The country’s parks are chock-full of huts supposedly occupied by children-eating witches and trails cursed by the ghosts of long-lost hikers. So in honor of All Hallows Eve falling on a Saturday this year, we’ve pulled together five of the best spots around the country for spooky outdoor fun.
The Pine Barrens, New Jersey
The Pine Barrens, a vast expanse of coastal forest that stretches almost uninterrupted from New York City to Philadelphia, is an inhospitable tract of land. The soil never yielded to early colonial efforts to cultivate crops, so the Pinelands—all 1.1 million acres of them—were left largely untouched and became a national reserve in the 1970s. It’s a perfect escape from the city if you’re up for a leisurely hike or if you want to see Jersey’s unofficial state monster. The New Jersey Devil, a mythical creature that has supposedly terrorized South Jersey for centuries, is a winged, kangaroo-like dragon with fiery eyes and a piercing scream. Over the years, the Devil has racked up hundreds of sightings in south Jersey. And by all accounts, it calls the Pine Barrens home.

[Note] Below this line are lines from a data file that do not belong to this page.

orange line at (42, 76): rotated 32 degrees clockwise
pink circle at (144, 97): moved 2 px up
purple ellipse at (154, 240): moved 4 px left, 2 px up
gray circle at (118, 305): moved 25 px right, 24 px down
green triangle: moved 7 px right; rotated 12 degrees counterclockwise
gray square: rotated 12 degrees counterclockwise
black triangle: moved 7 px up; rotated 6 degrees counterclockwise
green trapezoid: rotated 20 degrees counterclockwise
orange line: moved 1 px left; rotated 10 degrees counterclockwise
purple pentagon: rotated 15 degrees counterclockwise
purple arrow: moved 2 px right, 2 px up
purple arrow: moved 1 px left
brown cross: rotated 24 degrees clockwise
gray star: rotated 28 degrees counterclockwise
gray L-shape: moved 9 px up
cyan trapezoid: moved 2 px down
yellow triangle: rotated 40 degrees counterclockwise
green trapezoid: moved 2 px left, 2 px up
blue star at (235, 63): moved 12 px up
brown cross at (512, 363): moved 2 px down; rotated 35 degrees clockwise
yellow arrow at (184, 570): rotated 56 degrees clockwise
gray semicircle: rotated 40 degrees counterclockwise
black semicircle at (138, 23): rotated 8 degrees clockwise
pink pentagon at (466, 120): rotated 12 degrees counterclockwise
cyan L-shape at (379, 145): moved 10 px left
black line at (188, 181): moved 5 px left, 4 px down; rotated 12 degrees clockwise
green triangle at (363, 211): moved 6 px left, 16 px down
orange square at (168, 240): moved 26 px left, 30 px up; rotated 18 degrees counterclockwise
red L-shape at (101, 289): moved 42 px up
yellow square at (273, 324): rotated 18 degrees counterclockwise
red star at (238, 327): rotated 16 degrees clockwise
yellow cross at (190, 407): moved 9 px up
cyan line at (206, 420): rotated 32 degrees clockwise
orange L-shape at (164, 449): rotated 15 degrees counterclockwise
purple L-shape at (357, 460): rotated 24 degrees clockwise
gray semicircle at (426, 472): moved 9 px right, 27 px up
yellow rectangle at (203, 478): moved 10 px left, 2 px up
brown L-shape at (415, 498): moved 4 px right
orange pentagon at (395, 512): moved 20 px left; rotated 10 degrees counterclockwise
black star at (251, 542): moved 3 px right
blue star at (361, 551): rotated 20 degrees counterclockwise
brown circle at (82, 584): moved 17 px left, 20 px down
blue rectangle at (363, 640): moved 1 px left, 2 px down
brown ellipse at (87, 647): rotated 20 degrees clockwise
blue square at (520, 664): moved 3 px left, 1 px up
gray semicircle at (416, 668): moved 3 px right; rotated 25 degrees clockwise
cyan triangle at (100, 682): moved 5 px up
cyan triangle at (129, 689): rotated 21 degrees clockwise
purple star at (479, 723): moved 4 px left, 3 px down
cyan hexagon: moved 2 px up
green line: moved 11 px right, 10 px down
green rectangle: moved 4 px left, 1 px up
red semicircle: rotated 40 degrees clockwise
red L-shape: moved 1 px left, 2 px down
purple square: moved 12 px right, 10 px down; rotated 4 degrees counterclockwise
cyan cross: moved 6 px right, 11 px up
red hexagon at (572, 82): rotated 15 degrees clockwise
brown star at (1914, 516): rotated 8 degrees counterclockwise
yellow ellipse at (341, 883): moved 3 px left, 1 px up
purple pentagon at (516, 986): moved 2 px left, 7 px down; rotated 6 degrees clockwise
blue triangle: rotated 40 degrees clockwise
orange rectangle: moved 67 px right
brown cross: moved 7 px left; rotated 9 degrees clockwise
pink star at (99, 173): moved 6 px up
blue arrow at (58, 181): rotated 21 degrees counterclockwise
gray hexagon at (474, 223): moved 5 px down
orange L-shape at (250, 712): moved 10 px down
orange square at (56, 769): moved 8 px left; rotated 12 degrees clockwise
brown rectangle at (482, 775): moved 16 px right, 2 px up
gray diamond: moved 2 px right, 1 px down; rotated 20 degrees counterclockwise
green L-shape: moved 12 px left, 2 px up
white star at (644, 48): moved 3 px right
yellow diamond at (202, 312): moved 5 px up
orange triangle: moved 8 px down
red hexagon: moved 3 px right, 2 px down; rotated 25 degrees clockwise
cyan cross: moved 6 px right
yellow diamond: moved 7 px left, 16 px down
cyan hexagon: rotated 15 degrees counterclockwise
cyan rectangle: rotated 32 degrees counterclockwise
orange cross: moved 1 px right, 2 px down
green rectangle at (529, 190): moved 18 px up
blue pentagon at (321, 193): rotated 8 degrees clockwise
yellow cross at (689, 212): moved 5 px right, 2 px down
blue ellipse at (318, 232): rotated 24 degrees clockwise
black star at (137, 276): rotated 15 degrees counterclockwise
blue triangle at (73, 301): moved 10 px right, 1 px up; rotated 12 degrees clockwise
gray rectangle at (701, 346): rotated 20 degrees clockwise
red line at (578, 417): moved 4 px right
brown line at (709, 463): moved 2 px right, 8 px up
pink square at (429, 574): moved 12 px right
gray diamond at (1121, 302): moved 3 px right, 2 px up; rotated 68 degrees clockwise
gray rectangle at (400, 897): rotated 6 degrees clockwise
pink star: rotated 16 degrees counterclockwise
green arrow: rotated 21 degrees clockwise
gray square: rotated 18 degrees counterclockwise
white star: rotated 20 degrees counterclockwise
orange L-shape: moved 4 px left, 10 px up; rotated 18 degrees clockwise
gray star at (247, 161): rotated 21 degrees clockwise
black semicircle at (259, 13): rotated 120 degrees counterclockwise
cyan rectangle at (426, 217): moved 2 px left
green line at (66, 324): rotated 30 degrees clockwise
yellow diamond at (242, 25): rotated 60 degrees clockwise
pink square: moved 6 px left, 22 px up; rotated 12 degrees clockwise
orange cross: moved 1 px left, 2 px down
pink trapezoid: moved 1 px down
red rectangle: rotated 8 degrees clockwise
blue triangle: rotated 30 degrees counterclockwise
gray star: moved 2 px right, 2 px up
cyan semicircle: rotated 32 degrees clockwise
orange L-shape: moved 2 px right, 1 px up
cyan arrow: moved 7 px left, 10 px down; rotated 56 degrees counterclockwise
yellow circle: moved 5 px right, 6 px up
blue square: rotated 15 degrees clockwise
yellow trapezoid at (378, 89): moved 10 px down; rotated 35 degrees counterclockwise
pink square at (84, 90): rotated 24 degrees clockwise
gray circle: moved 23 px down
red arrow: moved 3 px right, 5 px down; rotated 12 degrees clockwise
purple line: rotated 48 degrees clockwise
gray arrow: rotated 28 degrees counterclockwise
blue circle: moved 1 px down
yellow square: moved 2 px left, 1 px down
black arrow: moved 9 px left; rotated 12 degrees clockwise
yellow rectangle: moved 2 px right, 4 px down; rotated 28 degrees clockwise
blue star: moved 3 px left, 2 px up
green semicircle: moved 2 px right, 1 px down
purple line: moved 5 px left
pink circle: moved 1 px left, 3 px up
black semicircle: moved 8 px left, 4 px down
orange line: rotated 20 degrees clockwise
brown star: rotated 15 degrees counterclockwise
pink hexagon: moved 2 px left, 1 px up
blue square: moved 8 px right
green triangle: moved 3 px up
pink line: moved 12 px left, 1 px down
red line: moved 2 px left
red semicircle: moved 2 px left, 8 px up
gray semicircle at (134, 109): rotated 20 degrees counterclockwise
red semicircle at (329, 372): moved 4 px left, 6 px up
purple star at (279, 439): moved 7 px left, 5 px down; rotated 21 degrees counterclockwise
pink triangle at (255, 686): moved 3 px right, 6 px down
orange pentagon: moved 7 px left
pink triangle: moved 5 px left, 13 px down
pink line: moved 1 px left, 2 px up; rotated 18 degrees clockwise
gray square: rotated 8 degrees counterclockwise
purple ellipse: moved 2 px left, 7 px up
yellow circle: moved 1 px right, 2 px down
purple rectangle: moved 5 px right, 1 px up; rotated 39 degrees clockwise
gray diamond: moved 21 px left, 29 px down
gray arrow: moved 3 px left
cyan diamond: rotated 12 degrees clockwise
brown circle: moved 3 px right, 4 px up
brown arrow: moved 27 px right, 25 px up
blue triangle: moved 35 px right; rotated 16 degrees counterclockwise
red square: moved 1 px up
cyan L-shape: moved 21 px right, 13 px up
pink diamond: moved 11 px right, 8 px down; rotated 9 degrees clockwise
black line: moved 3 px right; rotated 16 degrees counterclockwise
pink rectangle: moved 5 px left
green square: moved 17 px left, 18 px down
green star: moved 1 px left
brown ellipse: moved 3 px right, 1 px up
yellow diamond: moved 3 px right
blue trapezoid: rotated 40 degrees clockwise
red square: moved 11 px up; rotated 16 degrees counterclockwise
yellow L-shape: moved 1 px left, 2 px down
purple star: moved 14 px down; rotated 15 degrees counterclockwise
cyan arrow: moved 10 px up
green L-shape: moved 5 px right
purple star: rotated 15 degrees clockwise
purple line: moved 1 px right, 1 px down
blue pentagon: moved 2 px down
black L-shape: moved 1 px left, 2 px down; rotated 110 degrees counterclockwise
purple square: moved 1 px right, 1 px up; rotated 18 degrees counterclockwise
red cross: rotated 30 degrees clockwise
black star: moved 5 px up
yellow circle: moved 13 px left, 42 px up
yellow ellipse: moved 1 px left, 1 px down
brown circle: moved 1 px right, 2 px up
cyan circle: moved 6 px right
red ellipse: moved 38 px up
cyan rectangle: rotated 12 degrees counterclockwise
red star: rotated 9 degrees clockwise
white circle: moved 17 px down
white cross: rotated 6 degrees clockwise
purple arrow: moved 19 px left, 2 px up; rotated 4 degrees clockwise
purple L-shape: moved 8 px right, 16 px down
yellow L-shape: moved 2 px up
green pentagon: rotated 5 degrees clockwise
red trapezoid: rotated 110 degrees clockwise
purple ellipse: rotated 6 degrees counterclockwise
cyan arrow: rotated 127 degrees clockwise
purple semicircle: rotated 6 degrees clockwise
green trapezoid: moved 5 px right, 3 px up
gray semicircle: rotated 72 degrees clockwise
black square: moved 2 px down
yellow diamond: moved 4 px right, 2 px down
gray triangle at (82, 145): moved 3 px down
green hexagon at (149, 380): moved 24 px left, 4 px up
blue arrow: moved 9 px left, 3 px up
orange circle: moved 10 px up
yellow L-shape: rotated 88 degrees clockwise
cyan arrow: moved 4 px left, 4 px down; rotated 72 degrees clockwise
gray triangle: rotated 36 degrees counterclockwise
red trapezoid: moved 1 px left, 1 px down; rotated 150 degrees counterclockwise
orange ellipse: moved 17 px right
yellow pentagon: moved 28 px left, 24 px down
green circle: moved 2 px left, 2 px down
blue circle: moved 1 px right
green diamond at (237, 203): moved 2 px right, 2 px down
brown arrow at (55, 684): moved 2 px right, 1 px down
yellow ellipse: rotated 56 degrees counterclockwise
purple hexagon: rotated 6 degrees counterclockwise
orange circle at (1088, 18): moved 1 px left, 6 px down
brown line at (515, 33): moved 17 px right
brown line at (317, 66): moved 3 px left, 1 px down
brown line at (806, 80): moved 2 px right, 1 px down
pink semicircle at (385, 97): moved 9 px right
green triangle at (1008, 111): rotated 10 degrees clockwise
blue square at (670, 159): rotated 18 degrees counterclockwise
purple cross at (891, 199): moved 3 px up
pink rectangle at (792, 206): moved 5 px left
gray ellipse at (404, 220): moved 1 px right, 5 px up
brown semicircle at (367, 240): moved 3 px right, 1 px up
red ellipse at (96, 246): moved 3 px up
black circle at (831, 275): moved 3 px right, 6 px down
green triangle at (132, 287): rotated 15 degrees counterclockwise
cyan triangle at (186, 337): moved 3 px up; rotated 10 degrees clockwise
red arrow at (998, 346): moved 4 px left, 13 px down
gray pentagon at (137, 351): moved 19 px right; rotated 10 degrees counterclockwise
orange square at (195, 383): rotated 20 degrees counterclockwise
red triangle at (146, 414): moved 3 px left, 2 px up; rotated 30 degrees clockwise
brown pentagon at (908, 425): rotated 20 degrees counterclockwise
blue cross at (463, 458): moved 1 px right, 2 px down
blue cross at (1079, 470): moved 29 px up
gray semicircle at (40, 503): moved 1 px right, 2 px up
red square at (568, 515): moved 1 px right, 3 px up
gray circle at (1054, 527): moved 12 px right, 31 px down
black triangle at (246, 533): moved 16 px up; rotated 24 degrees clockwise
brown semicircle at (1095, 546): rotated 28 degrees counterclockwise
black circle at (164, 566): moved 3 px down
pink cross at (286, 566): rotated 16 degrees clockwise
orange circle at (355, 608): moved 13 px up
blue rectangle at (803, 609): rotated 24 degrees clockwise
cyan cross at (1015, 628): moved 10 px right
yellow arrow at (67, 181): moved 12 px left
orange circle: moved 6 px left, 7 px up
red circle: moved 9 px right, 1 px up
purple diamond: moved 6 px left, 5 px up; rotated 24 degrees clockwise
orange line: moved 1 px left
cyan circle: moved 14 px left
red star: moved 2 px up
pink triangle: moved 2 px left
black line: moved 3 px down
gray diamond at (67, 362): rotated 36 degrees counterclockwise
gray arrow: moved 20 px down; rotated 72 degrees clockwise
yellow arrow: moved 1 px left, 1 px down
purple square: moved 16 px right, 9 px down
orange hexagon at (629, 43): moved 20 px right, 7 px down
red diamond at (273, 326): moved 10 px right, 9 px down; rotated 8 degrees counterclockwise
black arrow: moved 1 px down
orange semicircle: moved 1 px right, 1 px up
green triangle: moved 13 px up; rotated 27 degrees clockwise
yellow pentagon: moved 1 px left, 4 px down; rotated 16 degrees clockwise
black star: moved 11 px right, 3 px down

Mammoth Cave National Park, Kentucky
The hundreds of miles of caves beneath Kentucky’s Green River valley are, in the words of 19th-century guide Stephen Bishop, a “grand, gloomy and peculiar place.” Bishop, a former slave, was the Mammoth Cave National Park’s most famous early explorer and one of its original guides. He died in 1857—less than a year after he was freed—and was buried outside the cave. Now, legend has it that Bishop’s ghost haunts the largest-known cave system in the world, scaring the flocks of tourists who come to hike the deep underground chambers. The pitch-black cavern is such a naturally frightening spot that a ranger and a local guide have collected enough known paranormal sightings in the cave to fill a book.
The park is open until 5:15 p.m. on Saturday, with guided tours and campfire talks.
Yosemite National Park, California
Yosemite has a few planned activities for people interested in spending Halloween in the crown jewel of the national park system. A guided hour-and-a-half walking tour of the park’s cemeteries offers plenty of family-friendly fun. But those seeking a more horrifying experience will have to delve deeper into the park.
In the 2006 book Haunted Hikes: Spine-Tingling Tales and Trails from North America's National Parks, former ranger Andrea Lankford tells the tale of Yosemite’s first civilian guardian (a pre-cursor to the rangers) and his run-in with the supernatural. In 1857, as he rested on the shores of Grouse Lake, Galen Clark heard the wails of a crying child. Later, when Clark came upon a band of local Indians, the tribe told him of a child who drowned in the lake and how his ghost now tried to submerge anyone who entered the water. “At that time I thought that the Indians were trying to impose on my credulity,” Clark later wrote, “but I am now convinced they fully believed the story they told me.” If you’re hardcore, you can hike the 9.73 miles to Grouse Lake to hear the wailing for yourself.
Yosemite is open every day of the year, but roads often close due to weather. (Check conditions online.) If you’re thinking of hiking the 19.5 miles to and from Grouse Lake, consider getting a backcountry permit and staying overnight.
Great Sand Dunes National Park and Preserve, Colorado
The towering, undulating dunes of the Great Sand Dunes in southern Colorado are the biggest on the continent. They rise as high as 750 feet and sit on the edge of the barren San Luis Valley. The effect is otherworldly—even supernatural. Over 60 UFOs have been sighted in the area in the last 15 years and alien reports date back to the 1960s. A local woman, Judy Messoline, even set up an UFO watchtower nearby and says the region is home to two separate portals to parallel universes. Sound like tinfoil-hat nonsense? Try explaining why the local cattle keep ending up mutilated and dissected.
The park is open 24/7.
Iron Goat Trail, Leavenworth, Washington
About 60 miles northeast of Seattle, the Iron Goat Trail cuts through majestic old growth forest on federal land. The trail, a six-mile loop, follows the Great Northern Railway tracks that once connected the transcontinental railway to the Pacific Northwest. The trail is also the scene of one of the worst avalanches in U.S. history. Nearly 100 people died along this route when a wall of snow swept across the tracks in 1910. The tracks were abandoned for good in the 1920s and a cave-in rendered its spooky tunnel unnavigable in 2006. Some say you can still feel the spirits lingering by the tracks today.
A recreation pass is required at the trailhead and, the Washington trail association notes, it is dangerous to enter abandoned, collapsed railroad tunnels.